- **Exercise directions**
Each line of the material must appear again in the answer, exactly.

━━━━━ Excerpted records ━━━━━

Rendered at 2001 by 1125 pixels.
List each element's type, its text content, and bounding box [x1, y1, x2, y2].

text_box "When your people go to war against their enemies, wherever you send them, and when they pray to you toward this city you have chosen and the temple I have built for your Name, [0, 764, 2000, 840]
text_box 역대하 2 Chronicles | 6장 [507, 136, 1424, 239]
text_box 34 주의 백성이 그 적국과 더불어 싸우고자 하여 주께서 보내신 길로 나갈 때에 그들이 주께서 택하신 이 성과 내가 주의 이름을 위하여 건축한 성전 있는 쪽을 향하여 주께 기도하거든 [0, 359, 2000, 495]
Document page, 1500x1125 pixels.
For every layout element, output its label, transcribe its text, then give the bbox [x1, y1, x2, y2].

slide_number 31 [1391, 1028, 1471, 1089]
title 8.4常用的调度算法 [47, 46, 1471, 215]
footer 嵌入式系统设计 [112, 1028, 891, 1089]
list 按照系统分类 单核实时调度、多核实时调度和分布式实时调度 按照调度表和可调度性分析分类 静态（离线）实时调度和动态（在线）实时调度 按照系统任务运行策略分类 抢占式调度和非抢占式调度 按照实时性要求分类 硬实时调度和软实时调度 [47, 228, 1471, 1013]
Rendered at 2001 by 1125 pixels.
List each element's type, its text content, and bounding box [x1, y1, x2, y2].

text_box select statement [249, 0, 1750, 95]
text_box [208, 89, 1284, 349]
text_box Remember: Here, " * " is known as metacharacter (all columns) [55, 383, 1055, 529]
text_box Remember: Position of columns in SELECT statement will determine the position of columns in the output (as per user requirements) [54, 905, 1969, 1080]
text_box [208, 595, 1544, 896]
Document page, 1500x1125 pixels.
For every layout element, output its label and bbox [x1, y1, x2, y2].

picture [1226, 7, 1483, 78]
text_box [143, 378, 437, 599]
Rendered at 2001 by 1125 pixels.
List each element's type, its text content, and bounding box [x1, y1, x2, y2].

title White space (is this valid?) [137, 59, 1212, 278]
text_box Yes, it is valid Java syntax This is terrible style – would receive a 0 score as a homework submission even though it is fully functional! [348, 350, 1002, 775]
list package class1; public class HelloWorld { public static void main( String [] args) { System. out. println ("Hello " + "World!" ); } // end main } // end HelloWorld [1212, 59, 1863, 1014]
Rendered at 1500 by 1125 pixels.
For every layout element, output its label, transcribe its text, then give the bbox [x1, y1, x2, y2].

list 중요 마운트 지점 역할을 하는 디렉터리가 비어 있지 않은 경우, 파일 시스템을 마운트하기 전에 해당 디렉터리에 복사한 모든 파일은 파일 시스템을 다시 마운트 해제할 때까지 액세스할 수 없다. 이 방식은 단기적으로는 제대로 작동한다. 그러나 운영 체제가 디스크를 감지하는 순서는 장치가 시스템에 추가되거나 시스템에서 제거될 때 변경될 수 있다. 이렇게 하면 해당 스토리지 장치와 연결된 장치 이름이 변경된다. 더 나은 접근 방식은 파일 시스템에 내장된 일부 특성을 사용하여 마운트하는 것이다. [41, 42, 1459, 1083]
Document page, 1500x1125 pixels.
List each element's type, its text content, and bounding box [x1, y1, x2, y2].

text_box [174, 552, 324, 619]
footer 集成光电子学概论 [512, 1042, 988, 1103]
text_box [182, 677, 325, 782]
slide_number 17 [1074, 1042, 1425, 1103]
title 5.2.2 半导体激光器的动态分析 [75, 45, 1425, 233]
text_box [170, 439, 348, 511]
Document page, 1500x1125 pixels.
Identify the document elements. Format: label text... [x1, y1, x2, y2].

━━━━━

- **Solution to the exercise**
Rendered at 2001 by 1125 pixels.
List each element's type, its text content, and bounding box [x1, y1, x2, y2].

text_box "When your people go to war against their enemies, wherever you send them, and when they pray to you toward this city you have chosen and the temple I have built for your Name, [0, 764, 2000, 840]
text_box 역대하 2 Chronicles | 6장 [507, 136, 1424, 239]
text_box 34 주의 백성이 그 적국과 더불어 싸우고자 하여 주께서 보내신 길로 나갈 때에 그들이 주께서 택하신 이 성과 내가 주의 이름을 위하여 건축한 성전 있는 쪽을 향하여 주께 기도하거든 [0, 359, 2000, 495]
Document page, 1500x1125 pixels.
For every layout element, output its label, transcribe its text, then give the bbox [x1, y1, x2, y2].

slide_number 31 [1391, 1028, 1471, 1089]
title 8.4常用的调度算法 [47, 46, 1471, 215]
footer 嵌入式系统设计 [112, 1028, 891, 1089]
list 按照系统分类 单核实时调度、多核实时调度和分布式实时调度 按照调度表和可调度性分析分类 静态（离线）实时调度和动态（在线）实时调度 按照系统任务运行策略分类 抢占式调度和非抢占式调度 按照实时性要求分类 硬实时调度和软实时调度 [47, 228, 1471, 1013]
Rendered at 2001 by 1125 pixels.
List each element's type, its text content, and bounding box [x1, y1, x2, y2].

text_box select statement [249, 0, 1750, 95]
text_box [208, 89, 1284, 349]
text_box Remember: Here, " * " is known as metacharacter (all columns) [55, 383, 1055, 529]
text_box Remember: Position of columns in SELECT statement will determine the position of columns in the output (as per user requirements) [54, 905, 1969, 1080]
text_box [208, 595, 1544, 896]
Document page, 1500x1125 pixels.
For every layout element, output its label and bbox [x1, y1, x2, y2].

picture [1226, 7, 1483, 78]
text_box [143, 378, 437, 599]
Rendered at 2001 by 1125 pixels.
List each element's type, its text content, and bounding box [x1, y1, x2, y2].

title White space (is this valid?) [137, 59, 1212, 278]
text_box Yes, it is valid Java syntax This is terrible style – would receive a 0 score as a homework submission even though it is fully functional! [348, 350, 1002, 775]
list package class1; public class HelloWorld { public static void main( String [] args) { System. out. println ("Hello " + "World!" ); } // end main } // end HelloWorld [1212, 59, 1863, 1014]
Rendered at 1500 by 1125 pixels.
For every layout element, output its label, transcribe its text, then give the bbox [x1, y1, x2, y2].

list 중요 마운트 지점 역할을 하는 디렉터리가 비어 있지 않은 경우, 파일 시스템을 마운트하기 전에 해당 디렉터리에 복사한 모든 파일은 파일 시스템을 다시 마운트 해제할 때까지 액세스할 수 없다. 이 방식은 단기적으로는 제대로 작동한다. 그러나 운영 체제가 디스크를 감지하는 순서는 장치가 시스템에 추가되거나 시스템에서 제거될 때 변경될 수 있다. 이렇게 하면 해당 스토리지 장치와 연결된 장치 이름이 변경된다. 더 나은 접근 방식은 파일 시스템에 내장된 일부 특성을 사용하여 마운트하는 것이다. [41, 42, 1459, 1083]
Document page, 1500x1125 pixels.
List each element's type, its text content, and bounding box [x1, y1, x2, y2].

text_box [174, 552, 324, 619]
footer 集成光电子学概论 [512, 1042, 988, 1103]
text_box [182, 677, 325, 782]
slide_number 17 [1074, 1042, 1425, 1103]
title 5.2.2 半导体激光器的动态分析 [75, 45, 1425, 233]
text_box [170, 439, 348, 511]
Document page, 1500x1125 pixels.
Identify the document elements. Format: label text... [x1, y1, x2, y2].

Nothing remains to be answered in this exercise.